Encre et plis



Finalement, je l’aime bien ce corps, même quand je remarque ses plis, même quand j’y vois des vergetures.
Parce qu’au bout du compte, il me fait marcher, avancer, jouir, manger, respirer, courir, savourer, toucher, sentir. Finalement, je l’aime bien aussi parce que c’est lui qui me porte, parfois bien plus loin que ce que je pourrais imaginer.

Alors non, je n’ai pas eu le choix, je l’ai pris tel qu’on me l’a donné. J’y ai quand même ajouté des piercings, des tatouages et quelques cicatrices. Je le grime de temps en temps à coup de liner, de mascara et de rouge à lèvres. Je l’ai parfois volontairement fait souffrir, je l’ai affamé, puis gavé, je l’ai négligé et détesté. 
Mais finalement, je l’aime bien ce corps.
Pour ce qu’il est, pour ses grandes jambes qui courent et ses yeux noisettes qui tirent sur un vert profond quand il fait soleil. Pour ses dents du bonheur qui le rendent singulier. Pour ses muscles qui traduisent une puissance parfois inattendue.
Je l’aime pour son cœur qui bat fort juste avant un premier baiser, son souffle qui s’emballe pendant l’orgasme. Je l’aime pour les tendres baisers et les rires qui font mal au ventre. Je l’aime même pour ses litres de larmes et sa capacité à gérer la douleur.

Je l’aime parce que quand je le regarde, sans vêtement, je le trouve simple. Je le sexualise rarement. 90% du temps au moins, il n’est qu’un corps qui me sert à vivre et faire des choses. Lui et moi on sait bien ce que la société projette sur les corps comme lui, les corps de femmes, qui sont perçus avant tout comme des objets de désirs. Alors oui parfois on en joue, parfois on s’en amuse. Oui. Mais souvent on a juste envie qu’on nous foute la paix.
Comme avec cette photo.
Je sais très bien ce qu’on va y projeter, alors que moi c’est pas ce que j’y vois et que j’aimerai vraiment qu’on vienne pas m’emmerder avec les projections des autres. Juste une fois, pour voir ce que ça fait d'avoir un corps qui n'a d'autre ambition que de jouer son rôle de corps.
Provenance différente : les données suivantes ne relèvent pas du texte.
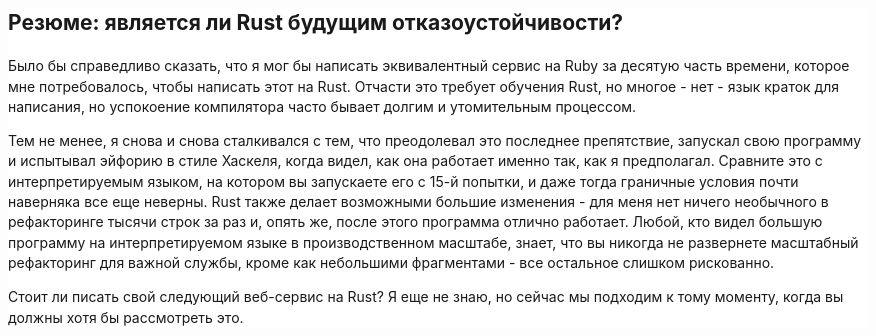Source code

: ## Резюме: является ли Rust будущим отказоустойчивости?

Было бы справедливо сказать, что я мог бы написать эквивалентный сервис на Ruby за десятую часть времени, которое мне потребовалось, чтобы написать этот на Rust. Отчасти это требует обучения Rust, но многое - нет - язык краток для написания, но успокоение компилятора часто бывает долгим и утомительным процессом.

Тем не менее, я снова и снова сталкивался с тем, что преодолевал это последнее препятствие, запускал свою программу и испытывал эйфорию в стиле Хаскеля, когда видел, как она работает именно так, как я предполагал. Сравните это с интерпретируемым языком, на котором вы запускаете его с 15-й попытки, и даже тогда граничные условия почти наверняка все еще неверны. Rust также делает возможными большие изменения - для меня нет ничего необычного в рефакторинге тысячи строк за раз и, опять же, после этого программа отлично работает. Любой, кто видел большую программу на интерпретируемом языке в производственном масштабе, знает, что вы никогда не развернете масштабный рефакторинг для важной службы, кроме как небольшими фрагментами - все остальное слишком рискованно.

Стоит ли писать свой следующий веб-сервис на Rust? Я еще не знаю, но сейчас мы подходим к тому моменту, когда вы должны хотя бы рассмотреть это.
Mes projections sur mon corps ne le sexualisent quasiment jamais, ce que je vois moi sur cette photo c’est : de la peau sur laquelle on a tracé quelques dessins, des plis qui ont un peu fondu ces dernières semaines, des grains de beautés qui font des apparitions régulières un peu partout, un peu par hasard, venant ainsi joliment consteller tantôt un bras, tantôt une joue, un dos, une main.
J’y vois aussi la peau parcheminée et chiffonnée sur ma hanche, témoignant de son craquellement il y a de ça plusieurs années, quand le bassin s’est préparé pour pouvoir peut-être un jour donner la vie.

J’y vois seulement mon corps, avec tout ce qu’il a d’abimé et de poétique, avec l’histoire que je ne partage qu’avec lui, avec nos secrets à nous. Ses zones sensibles, mes plaisirs inavoués, les douleurs chroniques, les cicatrices majestueuses.
Ce n’est pas l’amour linéaire et permanent entre lui et moi, mais il n’en reste pas moins que j’y travaille chaque jour, car sans lui je ne pourrais ni rire, ni pleurer, je ne pourrais ni hurler des insultes, ni chuchoter des mots d’amour, ni me battre avec la vie, ni embrasser les jolis moments.

Alors je fais de mon mieux pour l’aimer et me souvenir que ce qui fait sa profonde beauté c’est qu’il me permet d’être debout chaque matin, de me porter partout où les aventures me mènent. Il est mon interface vers le monde et les autres, et rien que pour ça je me dois de le chérir jusqu’à mon dernier souffle.